Revision tracking records:

———

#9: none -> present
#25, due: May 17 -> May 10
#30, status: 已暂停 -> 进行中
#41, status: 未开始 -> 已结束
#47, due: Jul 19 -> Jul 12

———

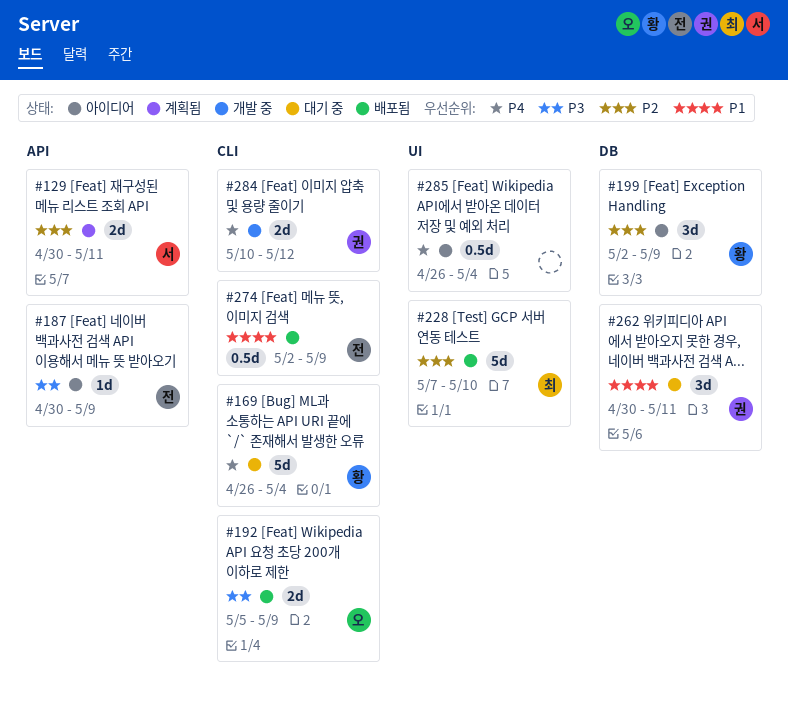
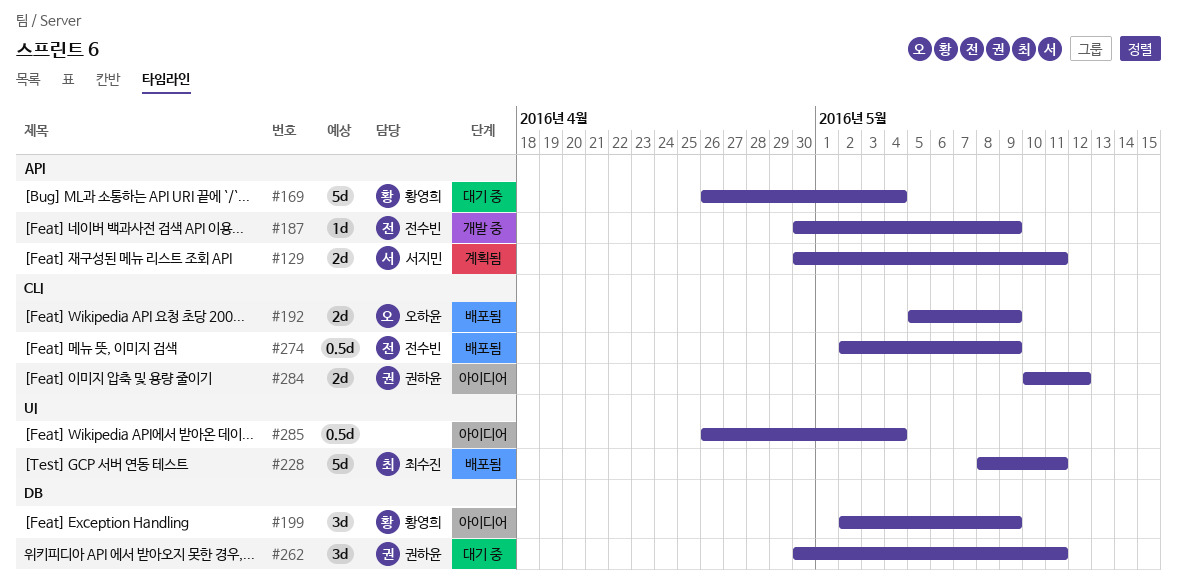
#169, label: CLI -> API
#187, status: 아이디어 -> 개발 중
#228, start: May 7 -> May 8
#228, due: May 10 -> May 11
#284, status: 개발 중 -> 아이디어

———

> **Instruction**
Set down, unchanged, only those lines above that fall between the line with "#30, status: 已暂停 -> 进行中" and the line with "#47, due: Jul 19 -> Jul 12", the two end lines included.

> **Task solution**
#30, status: 已暂停 -> 进行中
#41, status: 未开始 -> 已结束
#47, due: Jul 19 -> Jul 12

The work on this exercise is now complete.